[Records from a data collection]
================================

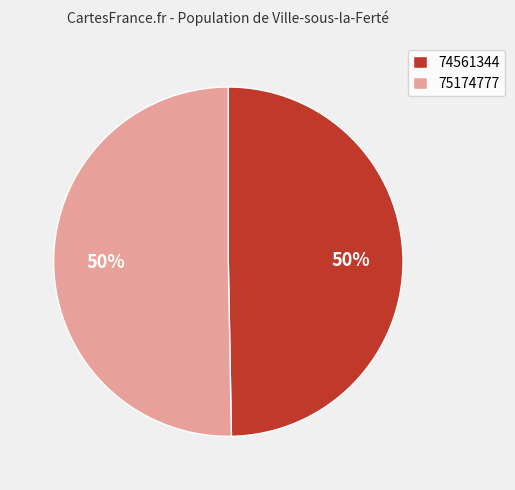

To the nearest percent, what portion does 75174777 represent?

50%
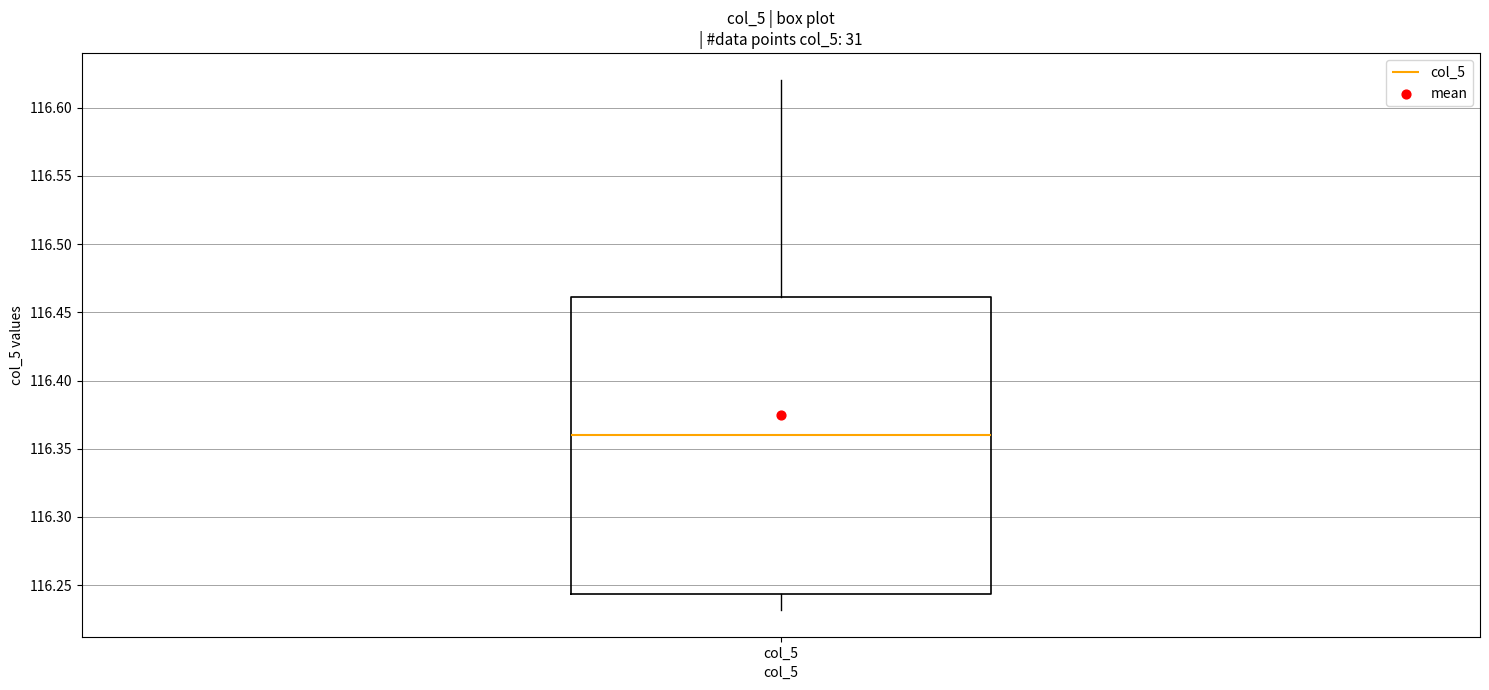

Read this box plot against the y-axis: the position of the median line, the range covered by the box, and the ends of both whiskers. The values are not printed on the chart, so give them approximately, as read against the axis.

median 116.360, box 116.245 to 116.460, whiskers 116.230 to 116.620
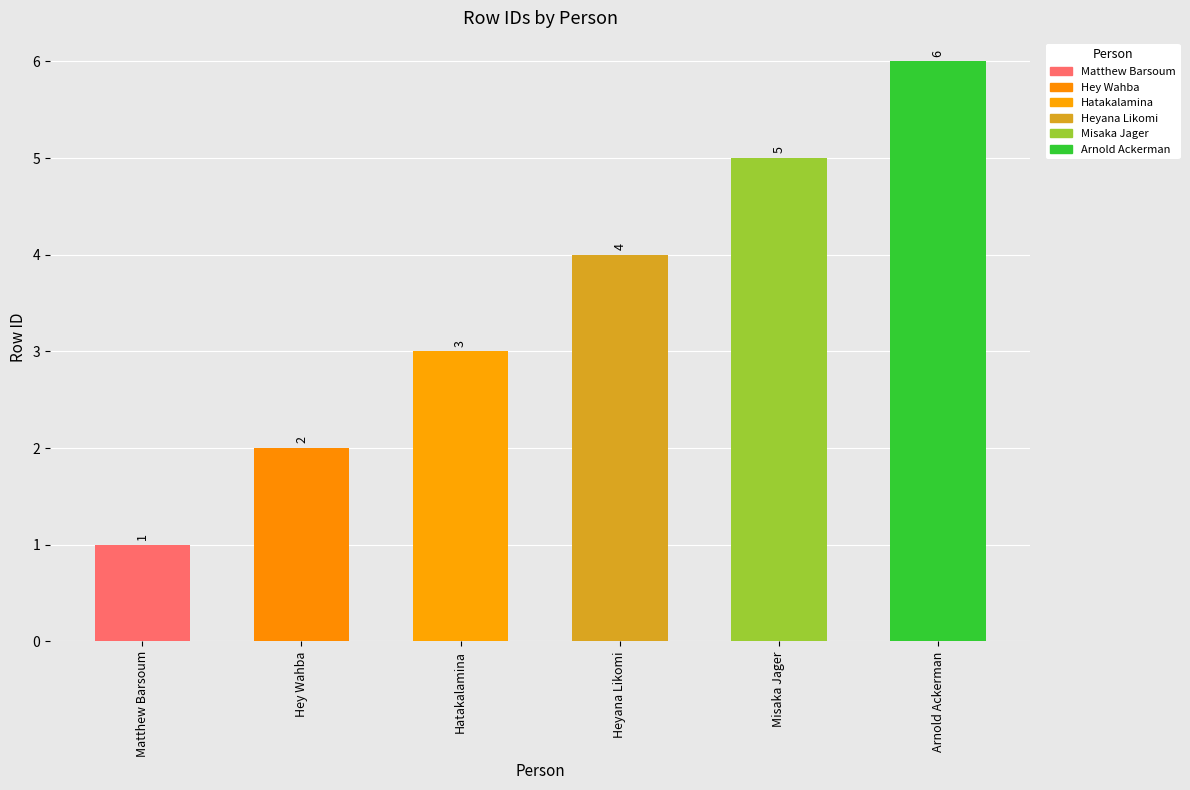

What is the minimum value shown in the chart?

1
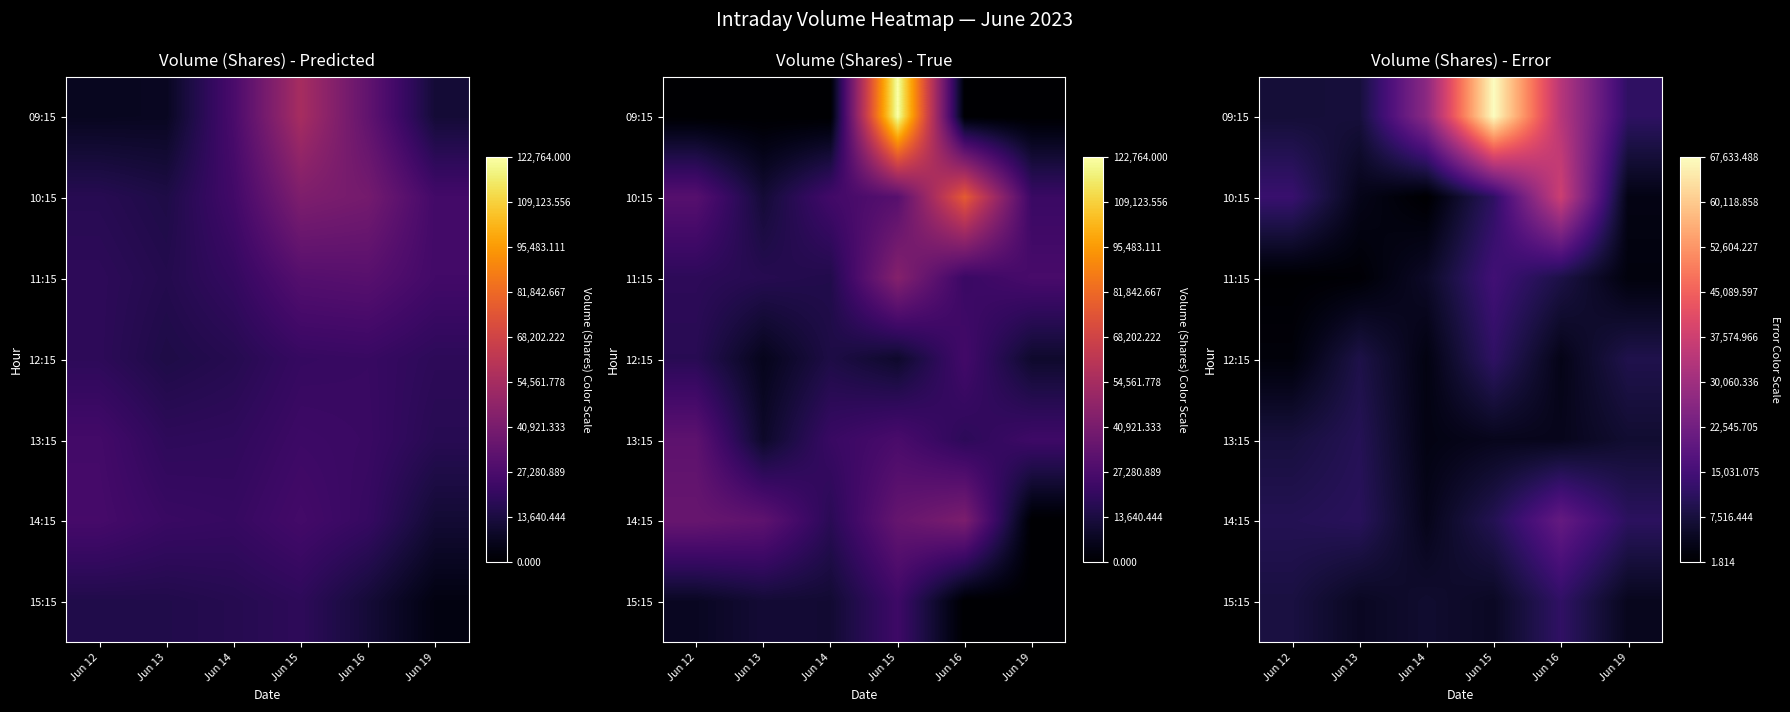

What is the difference between the highest and lowest values at Jun 15?

63977.1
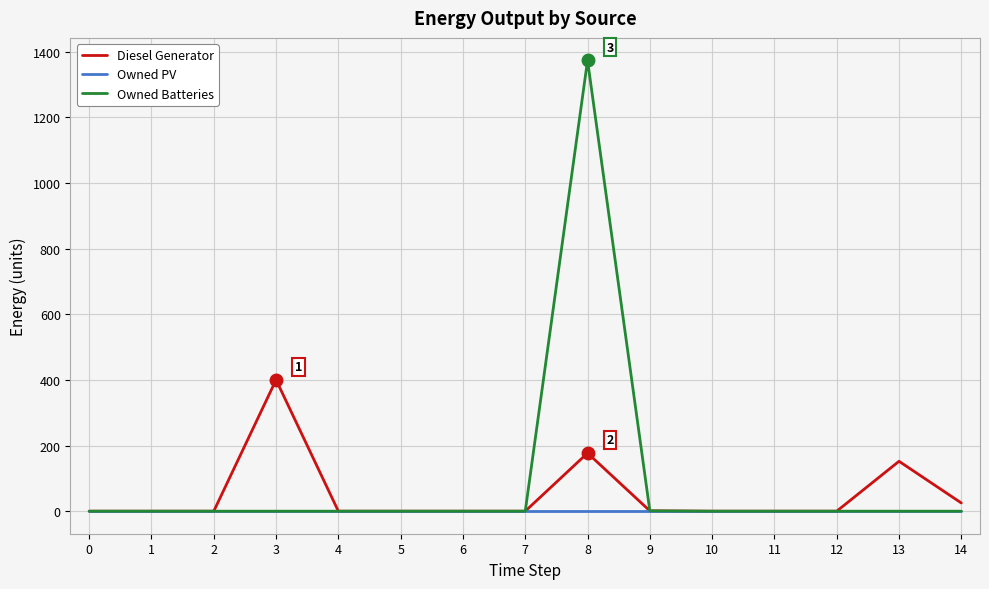

The value of Owned Batteries at 6 is 0. True or false?

True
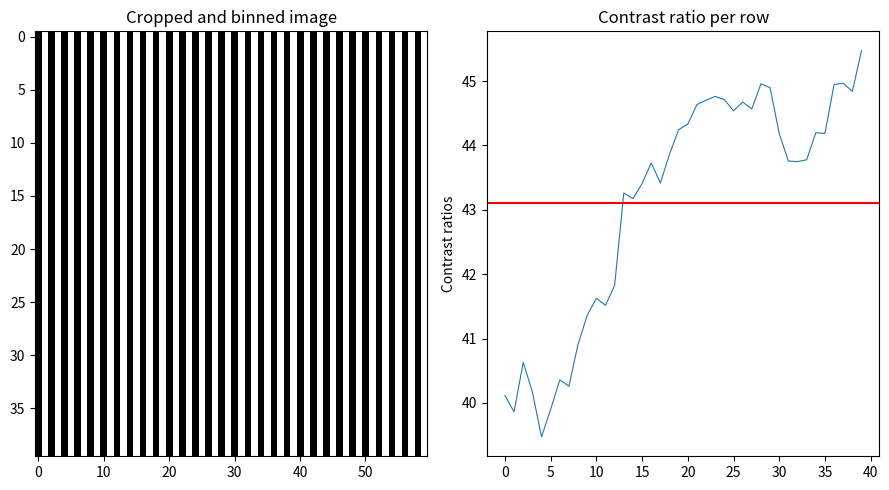

Does the chart have visible grid lines?

No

================================

**Directions for this task**
Arrange the text lines of the rows above as a Markdown table with the columns Number and Line, giving each line its own number. Leave out blank lines and the pictures.

**Task result**
| Number | Line |
|---|---|
| 1 | To the nearest percent, what portion does 75174777 represent? |
| 2 | 50% |
| 3 | Read this box plot against the y-axis: the position of the median line, the range covered by the box, and the ends of both whiskers. The values are not printed on the chart, so give them approximately, as read against the axis. |
| 4 | median 116.360, box 116.245 to 116.460, whiskers 116.230 to 116.620 |
| 5 | What is the minimum value shown in the chart? |
| 6 | 1 |
| 7 | What is the difference between the highest and lowest values at Jun 15? |
| 8 | 63977.1 |
| 9 | The value of Owned Batteries at 6 is 0. True or false? |
| 10 | True |
| 11 | Does the chart have visible grid lines? |
| 12 | No |